◆ **What is needed**:
Leave every image out, and return the rest of the data word for word.

◆ **Given data**:
________________________________________

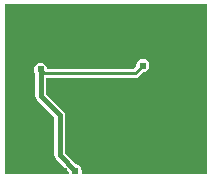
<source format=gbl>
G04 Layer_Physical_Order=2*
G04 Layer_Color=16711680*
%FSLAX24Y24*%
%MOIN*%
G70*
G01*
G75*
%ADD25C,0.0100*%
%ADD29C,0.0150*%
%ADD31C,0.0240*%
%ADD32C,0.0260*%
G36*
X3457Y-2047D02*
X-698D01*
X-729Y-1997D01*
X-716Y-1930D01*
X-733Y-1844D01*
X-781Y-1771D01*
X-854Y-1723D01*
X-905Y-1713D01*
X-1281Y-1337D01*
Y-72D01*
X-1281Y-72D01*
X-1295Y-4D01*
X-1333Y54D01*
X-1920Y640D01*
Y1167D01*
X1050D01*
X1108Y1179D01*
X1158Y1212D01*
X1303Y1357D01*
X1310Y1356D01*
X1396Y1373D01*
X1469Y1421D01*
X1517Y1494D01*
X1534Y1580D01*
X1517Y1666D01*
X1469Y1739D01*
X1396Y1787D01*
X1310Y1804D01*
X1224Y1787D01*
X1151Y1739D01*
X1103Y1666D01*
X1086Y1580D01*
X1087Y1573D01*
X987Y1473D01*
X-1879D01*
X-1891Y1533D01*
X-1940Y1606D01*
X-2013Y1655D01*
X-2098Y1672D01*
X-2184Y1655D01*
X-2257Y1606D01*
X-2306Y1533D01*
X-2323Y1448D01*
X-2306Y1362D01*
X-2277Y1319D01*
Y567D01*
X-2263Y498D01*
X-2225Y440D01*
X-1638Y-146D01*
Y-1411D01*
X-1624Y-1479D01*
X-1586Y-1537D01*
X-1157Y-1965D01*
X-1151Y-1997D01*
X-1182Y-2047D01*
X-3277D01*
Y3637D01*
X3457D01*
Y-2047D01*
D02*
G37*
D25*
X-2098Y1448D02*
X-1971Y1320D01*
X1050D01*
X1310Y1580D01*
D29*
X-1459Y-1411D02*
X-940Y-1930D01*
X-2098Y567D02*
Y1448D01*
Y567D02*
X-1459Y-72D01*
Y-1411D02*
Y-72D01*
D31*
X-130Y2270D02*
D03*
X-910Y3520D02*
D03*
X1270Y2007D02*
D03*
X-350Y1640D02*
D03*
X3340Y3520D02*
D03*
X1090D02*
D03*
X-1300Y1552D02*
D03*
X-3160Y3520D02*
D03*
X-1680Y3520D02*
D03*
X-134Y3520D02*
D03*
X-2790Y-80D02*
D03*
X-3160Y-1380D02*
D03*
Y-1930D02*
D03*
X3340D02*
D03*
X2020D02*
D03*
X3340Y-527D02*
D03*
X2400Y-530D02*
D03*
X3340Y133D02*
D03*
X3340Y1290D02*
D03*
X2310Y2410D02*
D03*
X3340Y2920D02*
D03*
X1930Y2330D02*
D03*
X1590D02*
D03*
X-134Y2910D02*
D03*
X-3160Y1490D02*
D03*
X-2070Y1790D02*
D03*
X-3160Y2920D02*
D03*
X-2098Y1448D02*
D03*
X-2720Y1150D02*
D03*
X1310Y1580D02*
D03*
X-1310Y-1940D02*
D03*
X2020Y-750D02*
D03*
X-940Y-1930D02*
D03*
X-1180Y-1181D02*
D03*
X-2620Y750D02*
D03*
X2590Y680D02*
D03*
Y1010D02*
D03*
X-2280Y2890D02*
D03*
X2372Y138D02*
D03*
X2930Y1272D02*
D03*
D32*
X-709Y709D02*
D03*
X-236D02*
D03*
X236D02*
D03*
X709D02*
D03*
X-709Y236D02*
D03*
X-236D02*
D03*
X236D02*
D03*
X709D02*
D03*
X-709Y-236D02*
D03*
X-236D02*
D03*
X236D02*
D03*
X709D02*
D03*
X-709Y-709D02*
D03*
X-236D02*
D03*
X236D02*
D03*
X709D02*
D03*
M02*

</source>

________________________________________

◆ **Answer below**:
<source format=gbl>
G04 Layer_Physical_Order=2*
G04 Layer_Color=16711680*
%FSLAX24Y24*%
%MOIN*%
G70*
G01*
G75*
%ADD25C,0.0100*%
%ADD29C,0.0150*%
%ADD31C,0.0240*%
%ADD32C,0.0260*%
G36*
X3457Y-2047D02*
X-698D01*
X-729Y-1997D01*
X-716Y-1930D01*
X-733Y-1844D01*
X-781Y-1771D01*
X-854Y-1723D01*
X-905Y-1713D01*
X-1281Y-1337D01*
Y-72D01*
X-1281Y-72D01*
X-1295Y-4D01*
X-1333Y54D01*
X-1920Y640D01*
Y1167D01*
X1050D01*
X1108Y1179D01*
X1158Y1212D01*
X1303Y1357D01*
X1310Y1356D01*
X1396Y1373D01*
X1469Y1421D01*
X1517Y1494D01*
X1534Y1580D01*
X1517Y1666D01*
X1469Y1739D01*
X1396Y1787D01*
X1310Y1804D01*
X1224Y1787D01*
X1151Y1739D01*
X1103Y1666D01*
X1086Y1580D01*
X1087Y1573D01*
X987Y1473D01*
X-1879D01*
X-1891Y1533D01*
X-1940Y1606D01*
X-2013Y1655D01*
X-2098Y1672D01*
X-2184Y1655D01*
X-2257Y1606D01*
X-2306Y1533D01*
X-2323Y1448D01*
X-2306Y1362D01*
X-2277Y1319D01*
Y567D01*
X-2263Y498D01*
X-2225Y440D01*
X-1638Y-146D01*
Y-1411D01*
X-1624Y-1479D01*
X-1586Y-1537D01*
X-1157Y-1965D01*
X-1151Y-1997D01*
X-1182Y-2047D01*
X-3277D01*
Y3637D01*
X3457D01*
Y-2047D01*
D02*
G37*
D25*
X-2098Y1448D02*
X-1971Y1320D01*
X1050D01*
X1310Y1580D01*
D29*
X-1459Y-1411D02*
X-940Y-1930D01*
X-2098Y567D02*
Y1448D01*
Y567D02*
X-1459Y-72D01*
Y-1411D02*
Y-72D01*
D31*
X-130Y2270D02*
D03*
X-910Y3520D02*
D03*
X1270Y2007D02*
D03*
X-350Y1640D02*
D03*
X3340Y3520D02*
D03*
X1090D02*
D03*
X-1300Y1552D02*
D03*
X-3160Y3520D02*
D03*
X-1680Y3520D02*
D03*
X-134Y3520D02*
D03*
X-2790Y-80D02*
D03*
X-3160Y-1380D02*
D03*
Y-1930D02*
D03*
X3340D02*
D03*
X2020D02*
D03*
X3340Y-527D02*
D03*
X2400Y-530D02*
D03*
X3340Y133D02*
D03*
X3340Y1290D02*
D03*
X2310Y2410D02*
D03*
X3340Y2920D02*
D03*
X1930Y2330D02*
D03*
X1590D02*
D03*
X-134Y2910D02*
D03*
X-3160Y1490D02*
D03*
X-2070Y1790D02*
D03*
X-3160Y2920D02*
D03*
X-2098Y1448D02*
D03*
X-2720Y1150D02*
D03*
X1310Y1580D02*
D03*
X-1310Y-1940D02*
D03*
X2020Y-750D02*
D03*
X-940Y-1930D02*
D03*
X-1180Y-1181D02*
D03*
X-2620Y750D02*
D03*
X2590Y680D02*
D03*
Y1010D02*
D03*
X-2280Y2890D02*
D03*
X2372Y138D02*
D03*
X2930Y1272D02*
D03*
D32*
X-709Y709D02*
D03*
X-236D02*
D03*
X236D02*
D03*
X709D02*
D03*
X-709Y236D02*
D03*
X-236D02*
D03*
X236D02*
D03*
X709D02*
D03*
X-709Y-236D02*
D03*
X-236D02*
D03*
X236D02*
D03*
X709D02*
D03*
X-709Y-709D02*
D03*
X-236D02*
D03*
X236D02*
D03*
X709D02*
D03*
M02*

</source>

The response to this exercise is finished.